Кто не голодал сам, тот не сможет представить себе, какие внутренние конфликты, какое напряжение воли испытывает человек в этом состоянии. Он не поймет, не ощутит, каково это — стоя в котловане, долбить киркой неподатливую землю, все время прислушиваясь, не загудит ли сирена, возвещающая половину десятого, а затем десять; ждать этого получасового обеденного перерыва; неотступно думать, выдадут ли хлеб; без конца спрашивать у бригадира, если он не злой, и у проходящих мимо гражданских — который час? И распухшими, негнущимися от холода пальцами то и дело ощупывать в кармане кусочек хлеба, отламывать крошку, подносить ее ко рту и судорожно класть обратно — ведь утром я дал себе клятвенное обещание дотерпеть до 'обеда!

 

Мы были способны бесконечно дебатировать о том, как разумнее использовать свой мизерный хлебный рацион. Создались две большие партии. Одна считала, что полученную дневную порцию надо съесть сразу же, целиком. И они выдвигали в пользу такого суждения два довода: во-первых, хоть раз в сутки можно ненадолго приглушить голод; во-вторых — это гарантирует, что хлеб не будет украден или каким-нибудь образом потерян. Вторые считали, что съедать весь хлеб сразу не надо, и у них тоже были доводы в пользу такого мнения. Что касается меня, то я в конце концов примкнул ко второй группе, но мотивы у меня были свои. Самым мучительным моментом из всех 24 часов лагерных суток был для меня момент пробуждения. Три пронзительных свистка, командовавших подъем, еще почти ночью безжалостно вырывали нас из сна. И наступала минута, когда надо было начинать борьбу с сырыми, съежившимися за ночь ботинками, не налезавшими на распухшие, израненные ноги. Когда кругом слышались охи и стоны. Когда приходилось видеть, что сильный когда-то мужчина, плача как ребенок, с не налезающими на ноги ботинками в руках босиком выбегает на заснеженный плац… Вот тогда я и хватался за слабое утешение в виде сэкономленного, хранимого с вечера в кармане кусочка хлеба! Я жевал и сосал его и, отдаваясь этому ощущению, хоть чуть-чуть отвлекался от ужаса происходящего.
|---|
*ЧТО НУЖНО СДЕЛАТЬ*
a - Переведите на английский язык предложение из текста о лагерном голоде: «Мы были способны бесконечно дебатировать о том, как разумнее использовать свой мизерный хлебный рацион».
b - Процитируйте отрывок из текста о лагерном голоде, начиная со слов «Кто не голодал» и заканчивая словами «дотерпеть до 'обеда!».

Записи набора данных:
|---|
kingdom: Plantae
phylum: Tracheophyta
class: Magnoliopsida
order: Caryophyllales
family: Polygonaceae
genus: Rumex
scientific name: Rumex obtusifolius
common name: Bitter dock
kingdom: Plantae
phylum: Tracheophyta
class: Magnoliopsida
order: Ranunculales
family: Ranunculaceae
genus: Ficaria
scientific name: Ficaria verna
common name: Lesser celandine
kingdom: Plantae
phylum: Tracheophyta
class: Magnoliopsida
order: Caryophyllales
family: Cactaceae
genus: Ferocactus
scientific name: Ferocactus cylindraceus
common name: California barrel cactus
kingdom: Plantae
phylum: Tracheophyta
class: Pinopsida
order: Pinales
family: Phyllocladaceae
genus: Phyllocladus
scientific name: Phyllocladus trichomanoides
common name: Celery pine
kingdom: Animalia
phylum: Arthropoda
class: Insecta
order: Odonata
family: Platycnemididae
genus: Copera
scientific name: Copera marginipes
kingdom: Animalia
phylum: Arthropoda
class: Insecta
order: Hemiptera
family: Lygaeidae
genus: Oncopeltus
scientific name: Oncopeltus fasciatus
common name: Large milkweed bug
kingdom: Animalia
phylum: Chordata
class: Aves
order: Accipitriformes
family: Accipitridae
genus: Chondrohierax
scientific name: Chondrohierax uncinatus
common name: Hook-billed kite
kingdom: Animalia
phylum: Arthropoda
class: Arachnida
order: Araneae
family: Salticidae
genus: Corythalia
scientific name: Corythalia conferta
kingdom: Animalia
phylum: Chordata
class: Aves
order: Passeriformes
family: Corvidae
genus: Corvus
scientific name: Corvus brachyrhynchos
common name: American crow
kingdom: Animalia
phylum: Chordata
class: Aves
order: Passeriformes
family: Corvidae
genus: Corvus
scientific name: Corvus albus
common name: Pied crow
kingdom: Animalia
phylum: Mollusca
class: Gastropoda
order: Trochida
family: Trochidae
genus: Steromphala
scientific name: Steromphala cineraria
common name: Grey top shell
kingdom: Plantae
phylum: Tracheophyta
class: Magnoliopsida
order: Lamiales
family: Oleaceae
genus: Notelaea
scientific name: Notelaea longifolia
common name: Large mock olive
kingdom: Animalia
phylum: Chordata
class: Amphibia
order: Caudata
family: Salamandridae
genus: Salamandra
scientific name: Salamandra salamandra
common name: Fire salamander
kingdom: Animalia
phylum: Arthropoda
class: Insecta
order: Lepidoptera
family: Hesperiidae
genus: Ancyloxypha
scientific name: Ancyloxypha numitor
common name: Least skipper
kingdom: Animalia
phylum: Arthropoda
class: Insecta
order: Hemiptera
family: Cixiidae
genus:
|---|
*ОТВЕТЫ*
a - We were capable of endlessly debating how best to use our meager bread ration.

b -
Кто не голодал сам, тот не сможет представить себе, какие внутренние конфликты, какое напряжение воли испытывает человек в этом состоянии. Он не поймет, не ощутит, каково это — стоя в котловане, долбить киркой неподатливую землю, все время прислушиваясь, не загудит ли сирена, возвещающая половину десятого, а затем десять; ждать этого получасового обеденного перерыва; неотступно думать, выдадут ли хлеб; без конца спрашивать у бригадира, если он не злой, и у проходящих мимо гражданских — который час? И распухшими, негнущимися от холода пальцами то и дело ощупывать в кармане кусочек хлеба, отламывать крошку, подносить ее ко рту и судорожно класть обратно — ведь утром я дал себе клятвенное обещание дотерпеть до 'обеда!